Sick days are a source of quiet anxiety for me. I used to have the tendency to get sick as often as a Primary schooler, and hence would have a good number of days marked missing-in-action by my name. A shameful weakness. Now it's a bit different. I'm sick but so is Wolf. The first time ever. He has a horrible croaky, raspy cough and an itchy nose so won't eat or sleep. Naturally we haven't slept much either.
One thing that seems not to have changed in me since becoming a mother, is my genuine terror at having to call my bosses and tell them I can't make it in today. I hate that call. I seriously have to psyche myself up to it. Sometimes I just don't make it at all, go in, work through the fever and come out the other end feeling better as a result of all the endorphins consumed.
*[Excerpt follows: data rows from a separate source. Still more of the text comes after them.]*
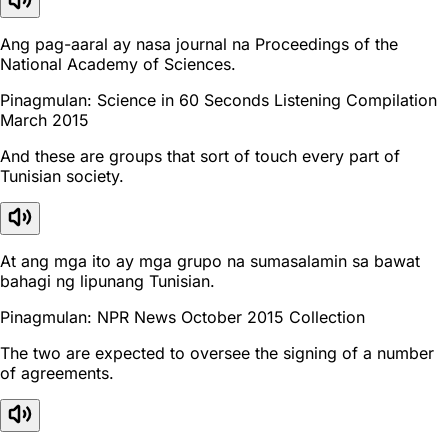
Ang pag-aaral ay nasa journal na Proceedings of the
National Academy of Sciences.
Pinagmulan: Science in 60 Seconds Listening Compilation
March 2015
And these are groups that sort of touch every part of
Tunisian society.
At ang mga ito ay mga grupo na sumasalamin sa bawat
bahagi ng lipunang Tunisian.
Pinagmulan: NPR News October 2015 Collection
The two are expected to oversee the signing of a number
of agreements.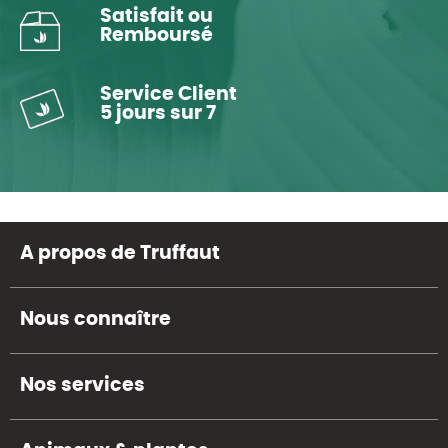
Satisfait ou
Remboursé
Service Client
5 jours sur 7
A propos de Truffaut
Nous connaître
Nos services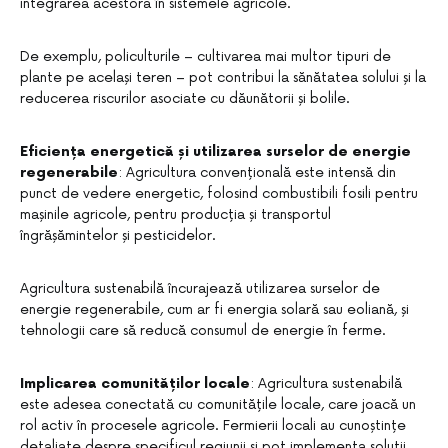
integrarea acestora în sistemele agricole.
De exemplu, policulturile – cultivarea mai multor tipuri de
plante pe același teren – pot contribui la sănătatea solului și la
reducerea riscurilor asociate cu dăunătorii și bolile.
Eficiența energetică și utilizarea surselor de energie
regenerabile
: Agricultura convențională este intensă din
punct de vedere energetic, folosind combustibili fosili pentru
mașinile agricole, pentru producția și transportul
îngrășămintelor și pesticidelor.
Agricultura sustenabilă încurajează utilizarea surselor de
energie regenerabile, cum ar fi energia solară sau eoliană, și
tehnologii care să reducă consumul de energie în ferme.
Implicarea comunităților locale
: Agricultura sustenabilă
este adesea conectată cu comunitățile locale, care joacă un
rol activ în procesele agricole. Fermierii locali au cunoștințe
detaliate despre specificul regiunii și pot implementa soluții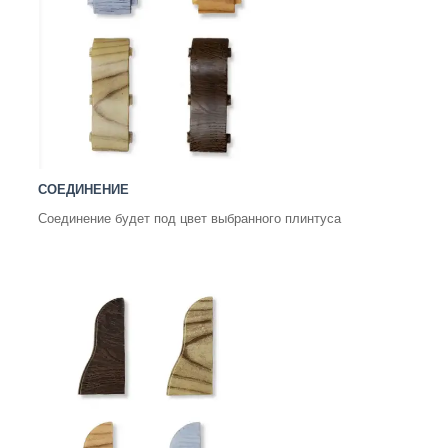
СОЕДИНЕНИЕ
Соединение будет под цвет выбранного плинтуса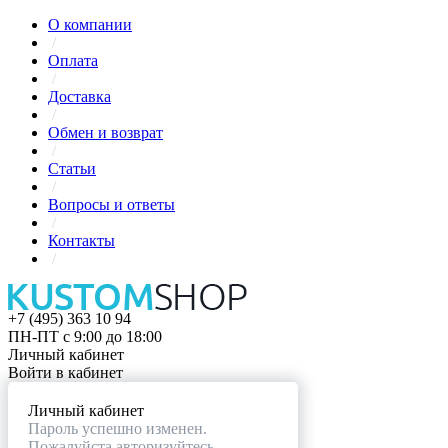
О компании
/
Оплата
/
Доставка
/
Обмен и возврат
/
Статьи
/
Вопросы и ответы
/
Контакты
/
+7 (495) 363 10 94
ПН-ПТ с 9:00 до 18:00
Личный кабинет
Войти в кабинет
Личный кабинет
Пароль успешно изменен.
Пожалуйста авторизуйтесь.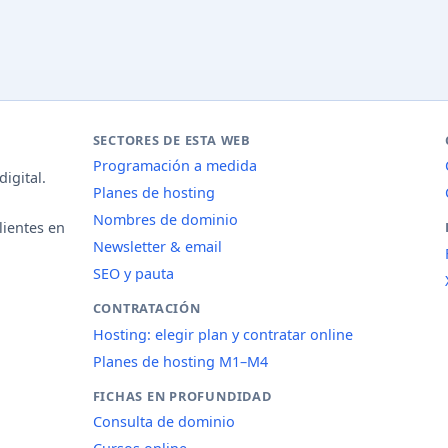
SECTORES DE ESTA WEB
Programación a medida
igital.
Planes de hosting
Nombres de dominio
lientes en
Newsletter & email
SEO y pauta
CONTRATACIÓN
Hosting: elegir plan y contratar online
Planes de hosting M1–M4
FICHAS EN PROFUNDIDAD
Consulta de dominio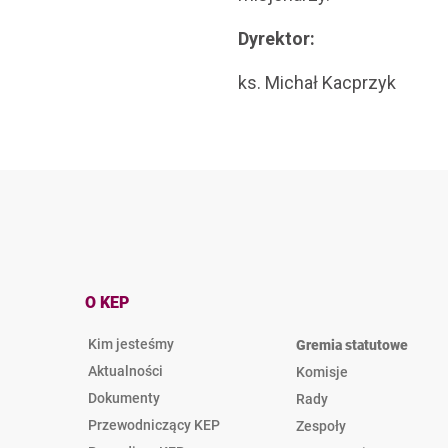
Dyrektor:
ks. Michał Kacprzyk
O KEP
Kim jesteśmy
Gremia statutowe
Aktualności
Komisje
Dokumenty
Rady
Przewodniczący KEP
Zespoły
Then of course I crash and burn when I get home.
Things that aren't options any longer. I have a young son who needs me to be here for him, to nurse him and comfort him through illness, something even a much beloved grandmother can't do on her own.
Making the call always makes me feel as though I'm about to fire myself. The deadened tone of their voice as they express their disappointment in you and resentment at the unwanted stress of finding a replacement. I really hate doing that to people. I feel like a bad employee, a bad person generally. My replacement today is supposed to be one of my bosses. Who at the time of the call, had not arrived home yet. 40 years of age and still partying through the night.
I'm not sure how to make peace with this problem. I just feel very torn.
But I think I'd like my next employers to be parents, so they understand that once you have a child, your heart lives outside yourself and there are things you must do for them that are so much more important than work.